As Alberta’s oldest industry, agriculture is foundational to the province’s economy and identity. Incentivizing large capital investments will ensure the sector remains strong for generations to come and capable of adapting to the economy of the future.

“The Alberta Agri-Processing Investment Tax Credit further positions Alberta as an attractive place to do business. By supporting this quickly evolving and increasingly competitive sector, this government is further encouraging investment that will create jobs and grow Alberta’s economy.”

Travis Toews, President of Treasury Board and Minister of Finance

“With the introduction of the agri-processing investment tax credit, Alberta has positioned itself to attract more large-scale sector investments than ever before from companies like mine.

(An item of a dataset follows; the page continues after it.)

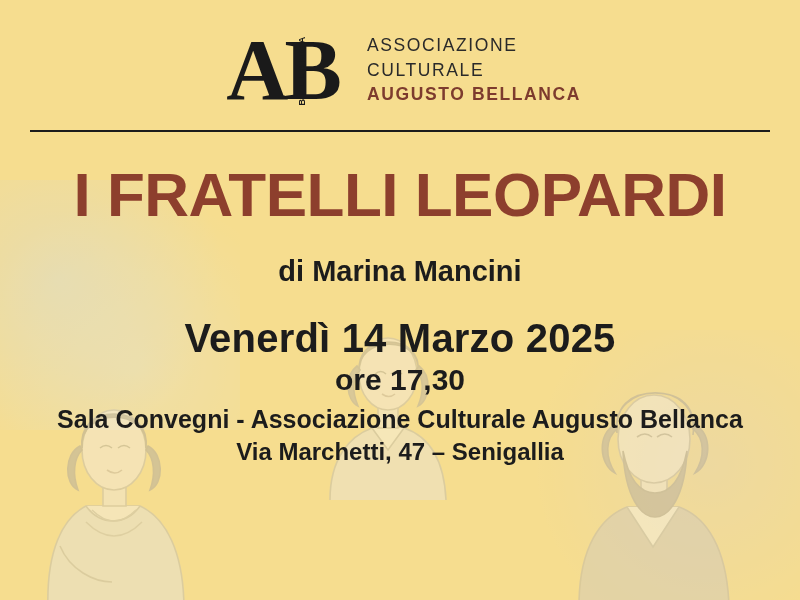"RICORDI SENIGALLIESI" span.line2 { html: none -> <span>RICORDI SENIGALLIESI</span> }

This is the right way for Alberta’s agri-food sector to support diversification, create jobs, compete and win.”

Rich Vesta, CEO, Harmony Beef

“Alberta is widely recognized in the business community for its competitive tax rates, skilled workforce and strong primary agriculture sector. By offering a 12 per cent tax credit to agri-food processors making a minimum investment of $10 million, Alberta is maintaining its status as a top destination for value-added agricultural projects.”

John Heimbecker, owner, Parrish and Heimbecker

“Population growth, a changing climate and increased costs of food are all indicators that food security will be a growing challenge. The new agri-processing tax credit program is a great incentive that will continue to highlight rural Alberta as the home of an innovative agriculture industry that plays a vital role in supporting food production.”

Paul McLauchlin, president, Rural Municipalities of Alberta

Quick facts

  • Food manufacturing sales reached a record $20.1 billion in 2021 and the sector employed 22,400 Albertans.
  • The food manufacturing sector was the largest manufacturing industry in the province, accounting for 23.8 per cent of total provincial manufacturing sales in 2021.
  • Global demand for food is expected to increase by up to 56 per cent by 2050.